Toutes les questions-clés telles que la lutte contre les délocalisations, la qualité de vie comme celle des emplois de demain, l'équilibre de notre commerce extérieur, les nouvelles formes de développement durable et la préservation de la planète, sont directement liées à notre capacité à innover.

 

Lexique

Il a semblé nécessaire de préciser certains termes-clés, pour la clarté de cette note :

Innovation : nous considérons ce terme au sens le plus large. En général, il concerne la diffusion de produits à haute valeur ajoutée technologique ; ceci reste évidemment vrai, mais l'innovation se situe évidemment dans tous les domaines. Nous parlons notamment : des services innovants (services à la personne, aux entreprises, etc), des innovations méthodologiques (en matière commerciale, financière, de gestion de projets, etc), des innovations créatives (nouveaux designs, mode et création, etc), ceci sans compter l'innovation politique, à laquelle nous consacrons quelques-unes de nos propositions.
Pôles de compétitivité : ils ont été mis en place il y a 18 mois : soixante-six pôles de compétitivité ont été sélectionnés. Six correspondent à des «projets mondiaux », neuf à des «projets à vocation mondiale» et les 52 autres ont davantage une vocation nationale ou régionale. Destinés à conforter la compétitivité de l'économie française en développant les synergies entre entreprises, unités de recherche et centres de formation dans un espace géographique donné, ils bénéficient de 1,5 milliard d'euros de financements publics.

RES : Les pôles de recherche et d'enseignement supérieur sont un outil de mutualisation d'activités et de moyens d'établissements et organismes de recherche publics ou privés, relativement proches géographiquement.
C'est un moyen de favoriser les relations entre le domaine public et les PME en identifiant une synergie possible entre la recherche publique et le monde privé. Pour y arriver, il y a des phases intermédiaires, souvent méconnues des PME/PMI.

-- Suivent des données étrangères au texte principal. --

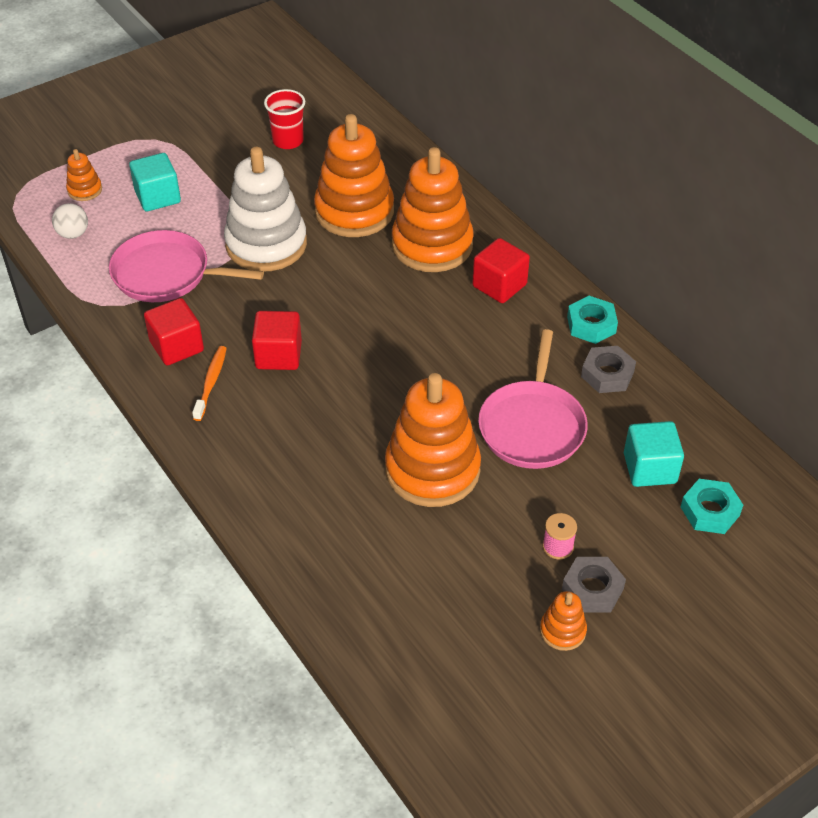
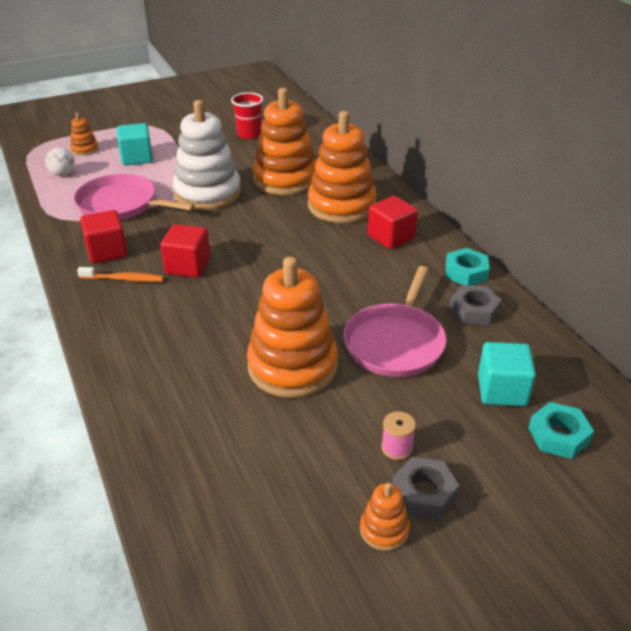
camera: 10 degrees right, 10 degrees down
orange toothbrush [192,346,227,421] -> orange toothbrush turned 75 degrees clockwise [77,267,164,282]

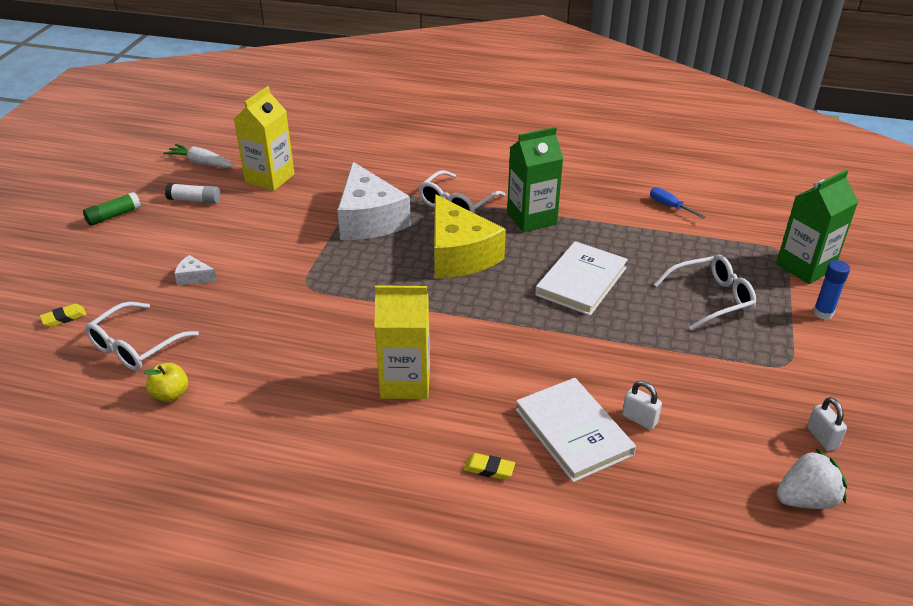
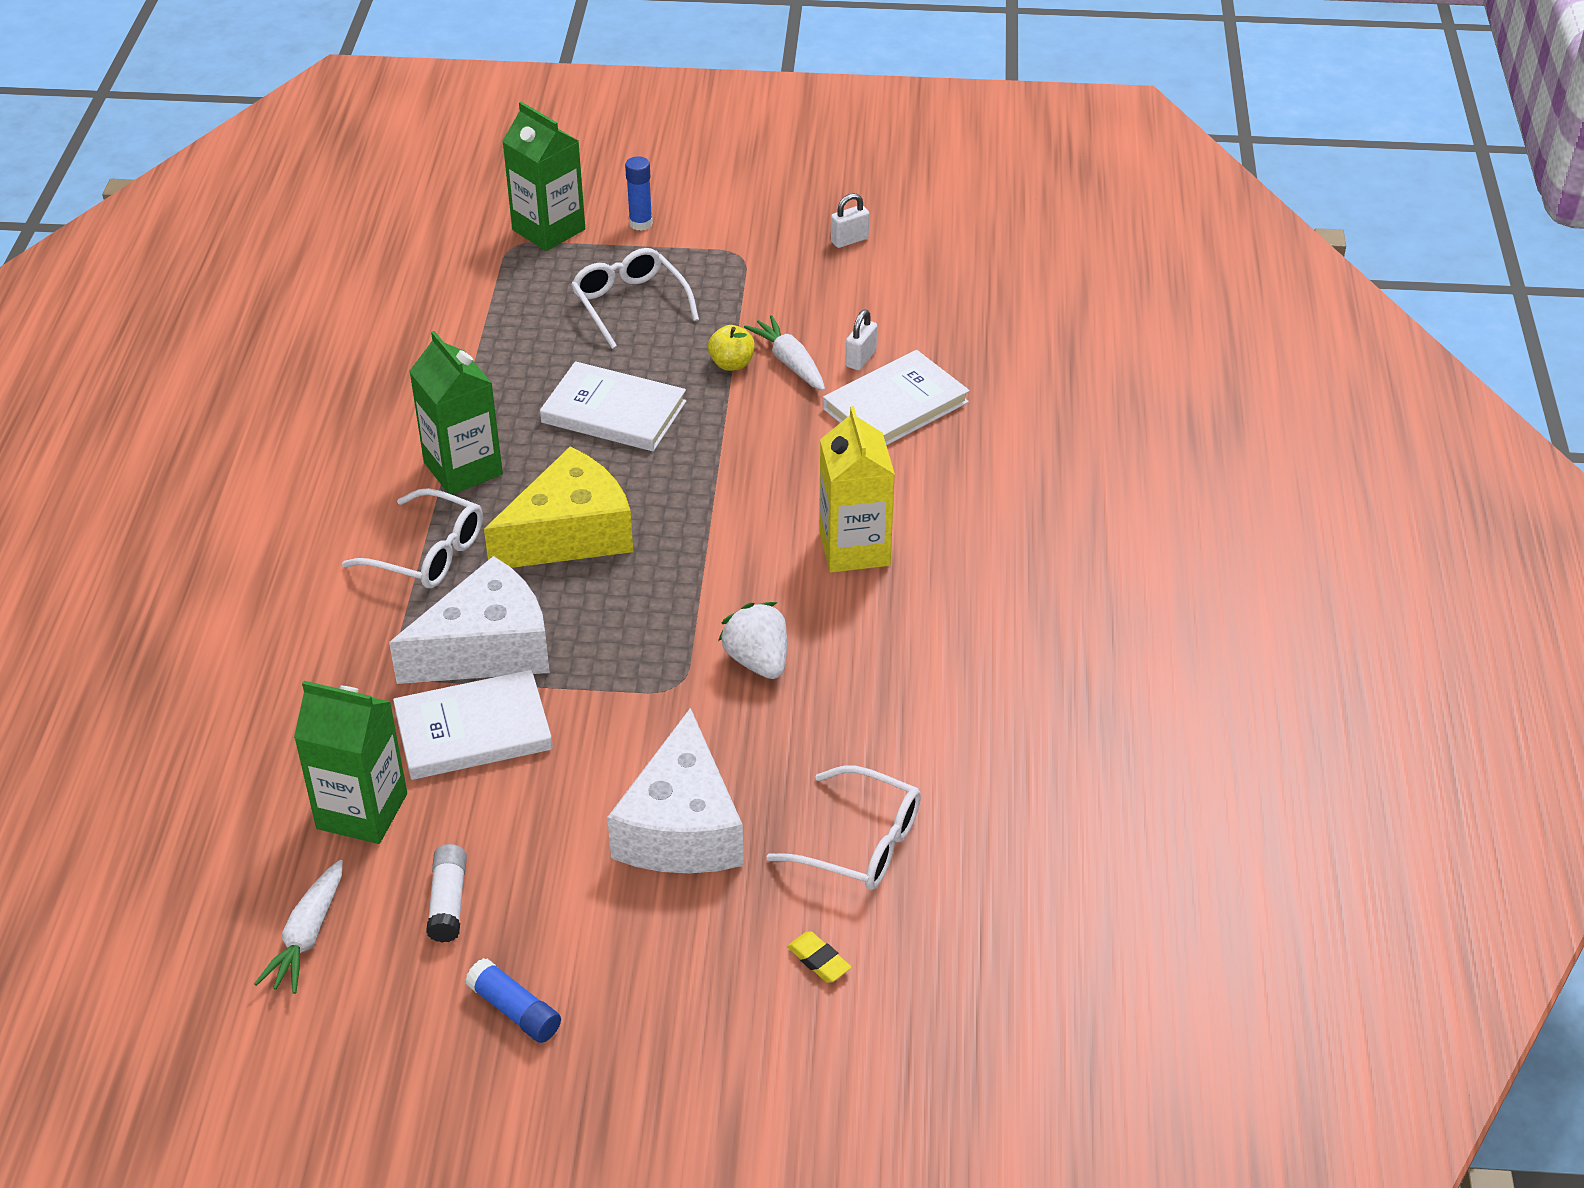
camera: 100 degrees left, 5 degrees up
green glue stick [83,192,141,226] -> blue glue stick [465,958,561,1043]
yellow apple [144,363,188,402] -> yellow apple moved to [708,325,755,371]
white cheese [174,255,217,285] -> white cheese [607,708,744,873], size x2.50
yellow carton [234,86,295,191] -> green carton [294,681,407,844]
yellow eraser [464,453,515,480] -> none
blue screwdriver [650,187,706,218] -> none
white strawberry [776,448,848,509] -> white strawberry moved to [718,602,787,679]
none -> white book [393,670,553,780]
none -> white carrot [744,315,825,391]

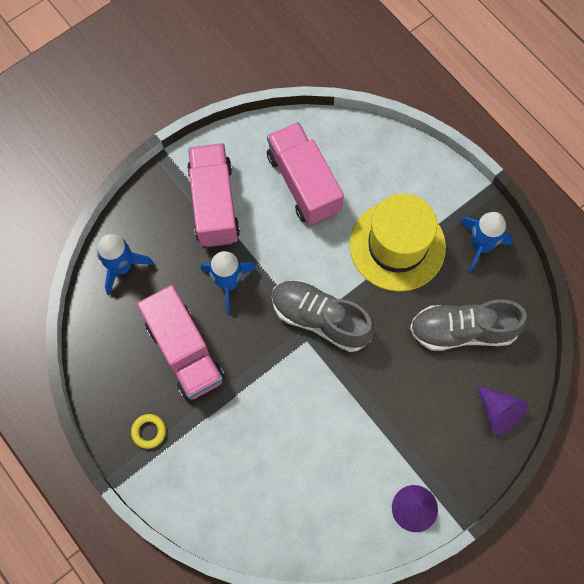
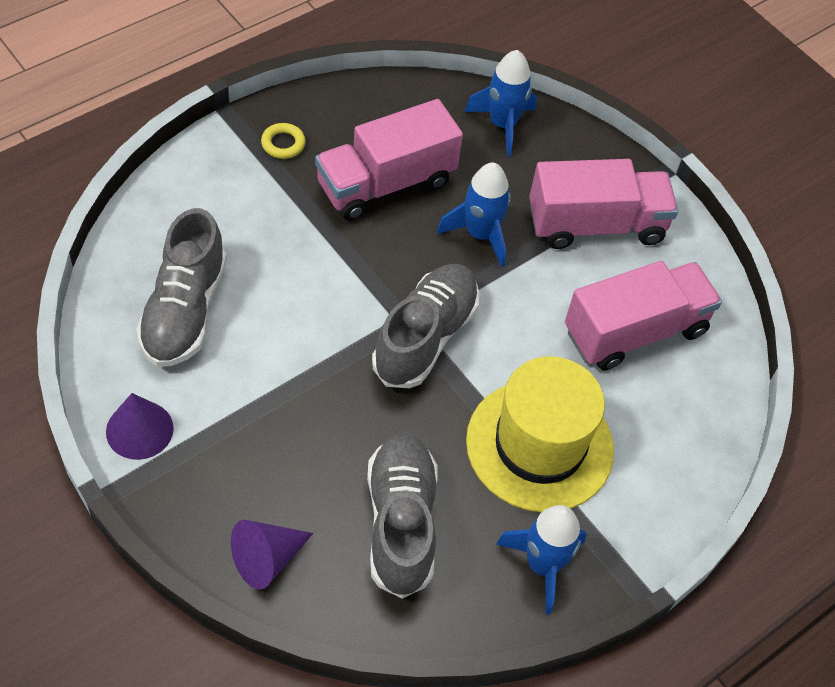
camera: 85 degrees right, 15 degrees down
none -> grey shoe [137,208,227,367]

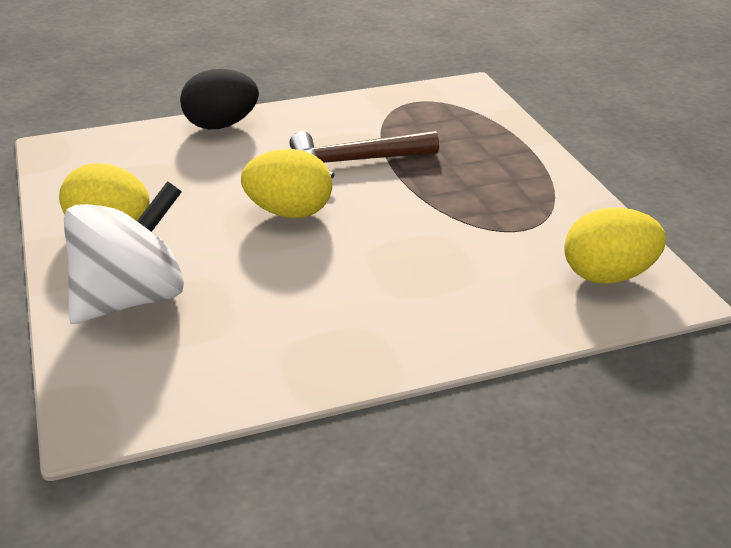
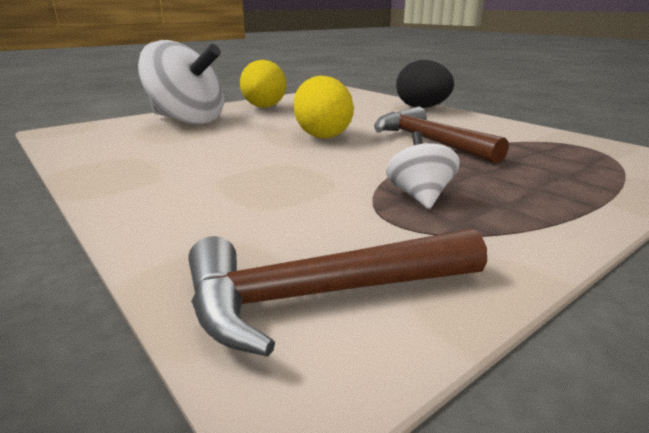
camera: 70 degrees right, 10 degrees down
yellow egg [564,207,666,284] -> brown hammer [189,228,487,357]
none -> white spinning top [386,131,460,209]

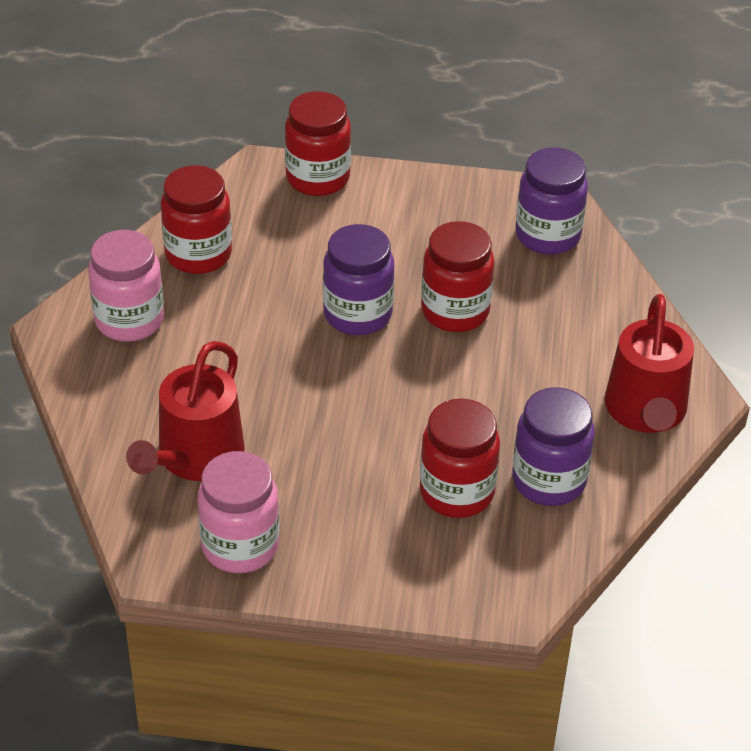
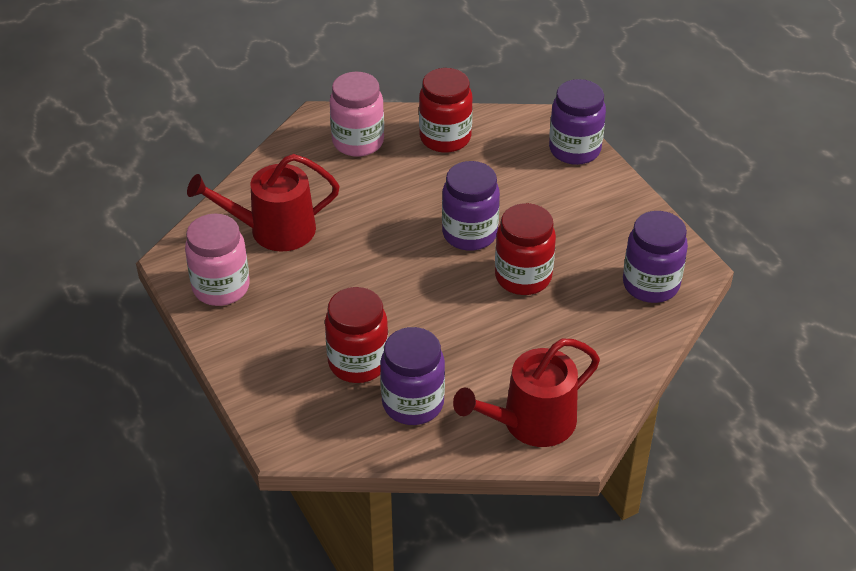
camera: 55 degrees right, 0 degrees up
red jar [285,91,351,196] -> purple jar [549,79,606,165]

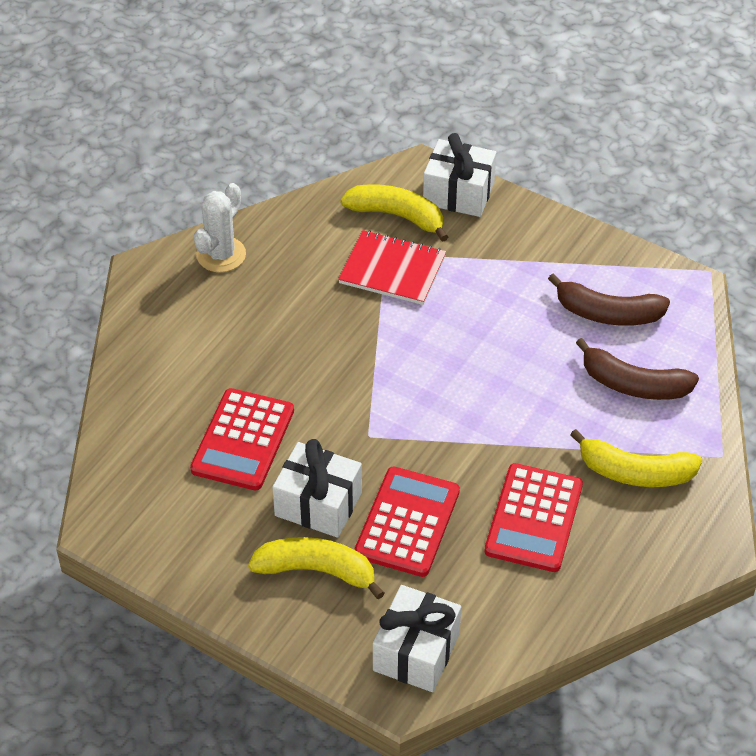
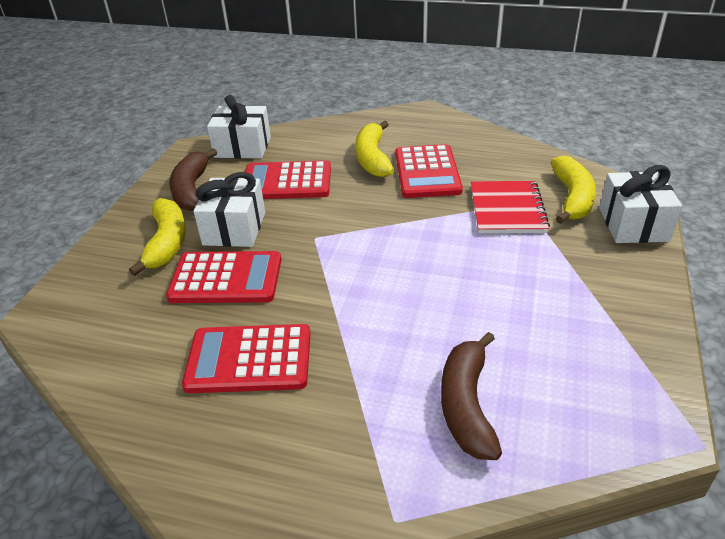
camera: 75 degrees right, 10 degrees down
white cactus [194,183,246,272] -> none
white gift [373,585,461,692] -> white gift moved to [207,95,271,159]
brown banana [548,273,670,326] -> brown banana moved to [169,149,217,211]
yellow banana [570,429,702,487] -> yellow banana moved to [356,121,394,177]
none -> red calculator [395,144,463,198]

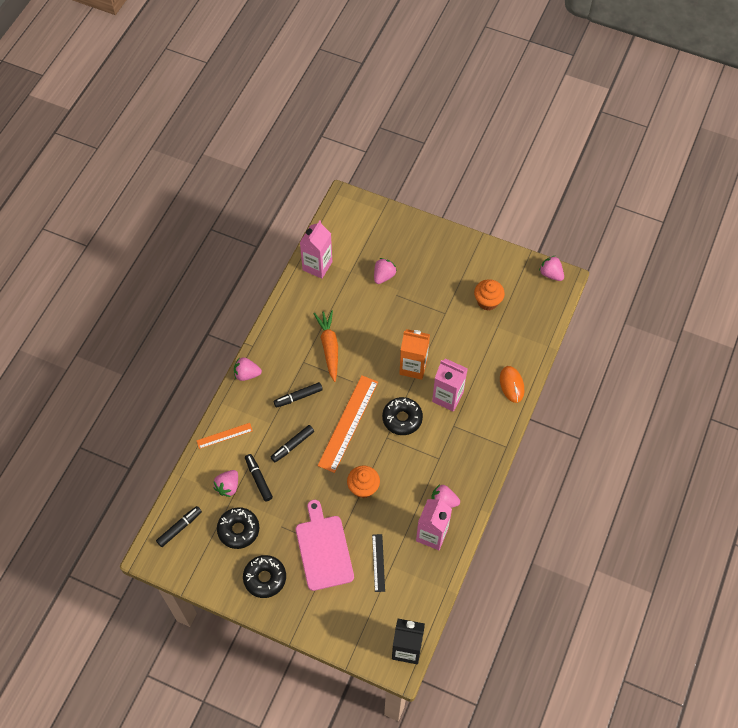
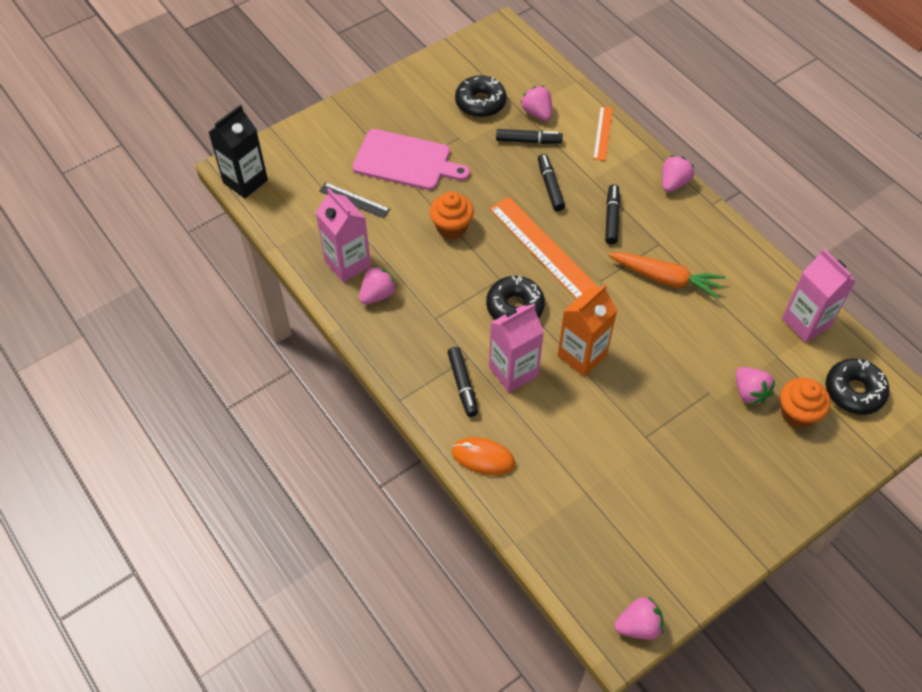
camera: 120 degrees right, 5 degrees down
black marker [156,506,202,547] -> black marker moved to [447,347,478,417]
black donut [243,555,286,598] -> black donut moved to [826,359,890,415]
orange cupcake [474,279,505,311] -> orange cupcake moved to [780,378,831,428]

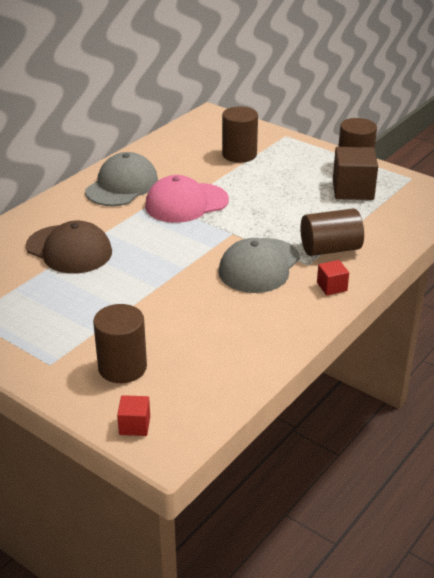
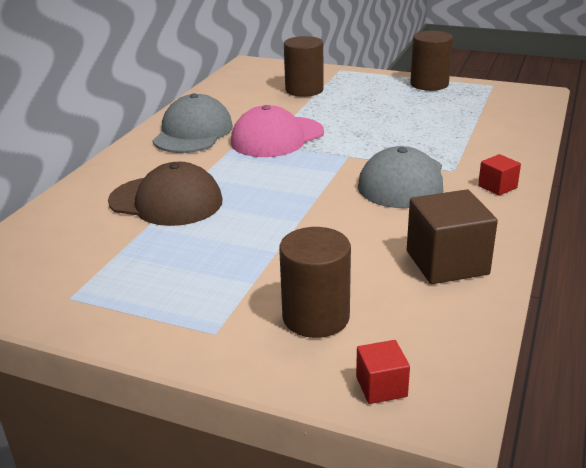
camera: 15 degrees left, 5 degrees down
brown cylinder [300,208,364,256] -> none
brown cube [333,147,378,200] -> brown cube moved to [407,189,498,284]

Recherche : traditionnellement, on différentie la recherche fondamentale de la recherche appliquée. Ceci est de moins en moins justifié, d'une part parce que l'expérience montre que certaines découvertes fondamentales ont été le fruit de recherches applicatives, d'autre part parce que la frontière devient difficile à définir, notamment avec l'avènement des nanotechnologies et des biotechnologies. Par contre, il est nécessaire de discriminer ce qui relève d'une activité de recherche sans retour financier prévisible, et celle qui exige une commercialisation à court ou moyen terme. Celle-ci ne doit pas être sacrifiée à celle-là, leurs acteurs et leurs financements ne devant pas être confondus.

R&D : Les activités de recherche et développement servent la stratégie d'une entreprise ou d'une organisation. Ses missions consistent à anticiper ou à créer les révolutions technologiques, les ruptures ou les adaptations, et à développer l'innovation en créant des prototypes et les testant avant de les rendre opérationnels. La partie développement, consistant à mettre en œuvre les découvertes (mise au point des produits et des procédés de production), est souvent la plus longue et la plus coûteuse.